The
tail is wagging the dog. And the celebration over the Congress-led
UPA government's reformist credentials has been abruptly-and rudely-cut
short. The July 10 meeting between UPA chairperson Sonia Gandhi
and Left leaders saw the latter exercising their veto over the
Manmohan Singh government's economic agenda. The immediate result:
no sell-off in BHEL (Bharat Heavy Electricals Limited), a navratna
that makes equipment for the power industry. CPI(M) General Secretary
Prakash Karat, his CPI counterpart A.B. Bardhan, and leaders of
the smaller Left parties, who command 64 mps in the 543-member
Lok Sabha, denied the government even a face saver: they struck
down a compromise formula whereby the government would have been
able to sell 5 per cent-half the original stake-in the PSU. The
reason: such a move would be a departure from the National Common
Minimum Programme (NCMP), which all the UPA constituents and the
Left parties had agreed upon in May last year.

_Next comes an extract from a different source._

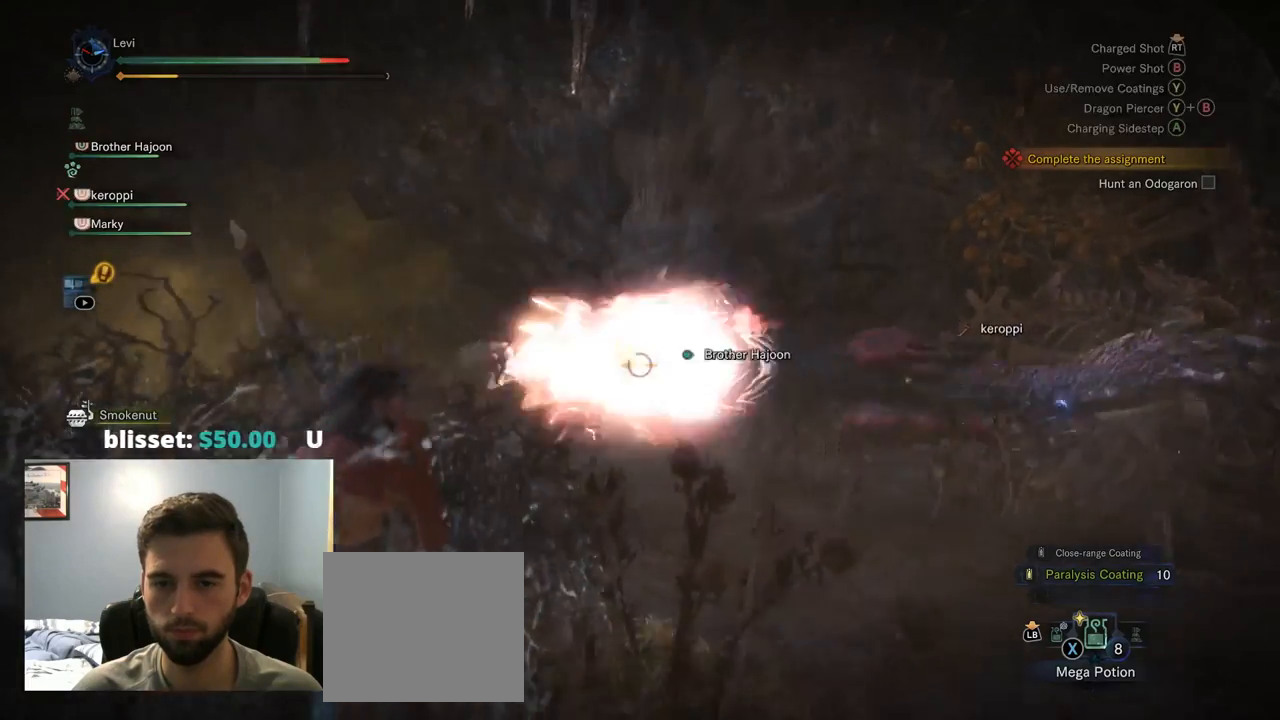
{"buttons": ["L2"], "left_stick": "up", "right_stick": "center", "events": [[100, "R2", "down"], [350, "R2", "up"]]}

What the NCMP actually says is: "There
will be no privatisation of profit-making PSUs, generally."
This clause was inserted in order to placate the Left and to win
its support. But selling minority stakes in government-owned companies
can, by no stretch of imagination, be called "privatisation".
Besides, the NCMP explicitly allows PSUs to raise resources from
the capital market. So, the sale of a 10 per cent stake in BHEL,
which would have brought the government's holding in the company
to a little above 57 per cent, was actually in keeping with both
the letter and spirit of the NCMP. It is, in fact, the Left that
is transgressing its tenets. Barely eight months ago, in October
2004, this very government had sold a 5.25 per cent stake in power
major National Thermal Power Corporation. If Comrades Karat and
Bardhan allowed that sale to go through, why are they flexing
their muscles now?
Besides, the Rs 900 crore that the government
was expecting to mobilise from the sale of BHEL shares would flow
into the National Investment Fund and be used to finance education,
health and employment generation projects. Part of the proceeds
would also be used to revive sick PSUs-another bad idea; it's
much better to sell them lock, stock and barrel. Also, the employees
(a section of whom are opposing the sale) have no reason to complain:
15 per cent of the shares were reserved for them. But the Left,
and some Left-leaning employees, would not listen.
It is pertinent to note that selling "family
silver"-as the Left dubs even minority stakes in PSUs-is
a controversial topic even in the capitalist West. In the 1980s,
then British Prime Minister Margaret Thatcher had to ride roughshod
over trade unions and other opponents as she set about privatising
Britain's overstaffed and inefficient state-run companies. She
is now lauded for dragging her country, protesting and kicking,
back to the higher rungs of the so-called First World. The Dominique
de Villepin government in France is also facing opposition from
trade unions to its plans of selling a chunk of Gaz De France,
the former gas monopoly, through a public float. In October, the
French government plans another sale: of shares in Electricite
de France. Strictly speaking, neither of these sales will take
the government out of business. But they represent small, positive
steps towards greater economic freedom.
Prime Minister Manmohan Singh was getting
there when his Cabinet cleared the BHEL proposal. But the UPA's
capitulation before its Left allies now places a massive question
mark over the government's resolve to push through other more
important, but politically sticky, issues like pension and labour
reforms.
It should bear remembering that the Left
does not have a mandate to foist its economic vision on the country.
But in this era of coalitions, it is numbers that count. And so
long as the Left holds the key to this government's survival,
it will continue to extract its pound of flesh. With elections
due in Marxist bastions West Bengal and Kerala next year, things
can only get worse.
That's not very encouraging for the economy.